One of the first and simplest ways a reader gets his bearings when exploring the unfamiliar territory of a poet’s work is by learning to recognize the poet’s favorite subjects. Eventually, you move on to the subtler signatures of rhythm, imagery, and metaphor; but it’s only after you know, roughly speaking, what the poet writes about that you become confident enough to start examining how he writes about it. To say that Robert Frost is a poet of New England country life, or Elizabeth Bishop a poet of travel, is not to say very much about them, but it’s enough to start making their acquaintance—much as a person at a party might be introduced with “Mary is a lawyer” or “John is from Chicago.”

++++++++++

GIVEN PROBLEM 1:
Answer each question from the passage on reading a poet's work.
(a) Which three subtler signatures does a reader eventually move on to?
(b) Which poet is called a poet of travel?
(c) How might John be introduced at a party?
GIVEN PROBLEM 2: Extend the passage on reading a poet's work, beginning after its final sentence.
The listing comes from a separate source, unrelated to the passage on reading a poet's work.

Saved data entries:

++++++++++

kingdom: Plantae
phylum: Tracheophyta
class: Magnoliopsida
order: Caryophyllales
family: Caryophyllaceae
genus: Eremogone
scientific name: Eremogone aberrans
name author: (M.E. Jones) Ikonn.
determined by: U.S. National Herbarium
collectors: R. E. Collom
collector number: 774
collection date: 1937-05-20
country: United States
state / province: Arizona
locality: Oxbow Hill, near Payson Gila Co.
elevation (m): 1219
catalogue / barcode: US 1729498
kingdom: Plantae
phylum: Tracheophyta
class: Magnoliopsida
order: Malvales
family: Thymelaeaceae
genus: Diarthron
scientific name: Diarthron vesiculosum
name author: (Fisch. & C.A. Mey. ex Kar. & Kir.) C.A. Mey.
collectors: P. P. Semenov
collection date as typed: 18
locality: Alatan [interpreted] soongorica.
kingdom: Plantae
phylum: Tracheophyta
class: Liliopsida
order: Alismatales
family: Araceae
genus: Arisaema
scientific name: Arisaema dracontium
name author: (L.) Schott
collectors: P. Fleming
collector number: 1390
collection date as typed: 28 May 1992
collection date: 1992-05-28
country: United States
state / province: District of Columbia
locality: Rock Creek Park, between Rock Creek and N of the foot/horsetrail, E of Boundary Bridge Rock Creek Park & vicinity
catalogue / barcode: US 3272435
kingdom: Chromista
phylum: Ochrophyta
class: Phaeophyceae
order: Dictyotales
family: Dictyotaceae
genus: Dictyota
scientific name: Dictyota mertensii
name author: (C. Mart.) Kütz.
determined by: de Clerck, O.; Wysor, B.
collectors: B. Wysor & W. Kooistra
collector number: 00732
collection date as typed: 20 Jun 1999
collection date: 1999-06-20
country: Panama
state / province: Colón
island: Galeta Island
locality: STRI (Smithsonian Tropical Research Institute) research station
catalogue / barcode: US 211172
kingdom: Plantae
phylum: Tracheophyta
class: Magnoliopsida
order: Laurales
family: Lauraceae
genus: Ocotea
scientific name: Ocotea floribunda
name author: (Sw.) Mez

++++++++++

EXERCISE ANSWER 1:
(a) Rhythm, imagery, and metaphor.
(b) Elizabeth Bishop.
(c) "John is from Chicago."

EXERCISE ANSWER 2:
It follows that one of the most disconcerting things a poet can do is to appear to have no favorite subjects, no recurrent themes. Such a poet appears unplaceable; like someone who conceals his native accent, or stays deliberately vague about what he does for a living, he is a little disconcerting. What kind of a person refuses to resemble himself, after all, except a con-man or a sociopath? Such poets put us on guard, making us work unusually hard to figure them out, and it’s no coincidence that the modern poets who have a reputation for difficulty—from Robert Browning to Ezra Pound to Paul Muldoon—are all masters of the persona and the dramatic monologue.

Mick Imlah is one of those elusive, brilliantly unsettling poets. Open his new Selected Poems and you will find poems about mountain-climbing and the battle of Culloden, rugby and zoology, alcoholism and religious pilgrims.[1] Among the speakers Imlah channels are an aborted fetus, the Hunchback of Notre Dame, a Cockney social climber, an eighty-three-year-old Scotchwoman at a bus stop, and the Edwardian politician Lord Rosebery. Even his own name, he writes in “Namely,” carries a jumble of paradoxical associations: “this mongrel and seeming-
Islamical m. imlah,/ the smith, j. of phonebooks from Fez to the Indian Ocean,” is not actually Arabic but Scottish.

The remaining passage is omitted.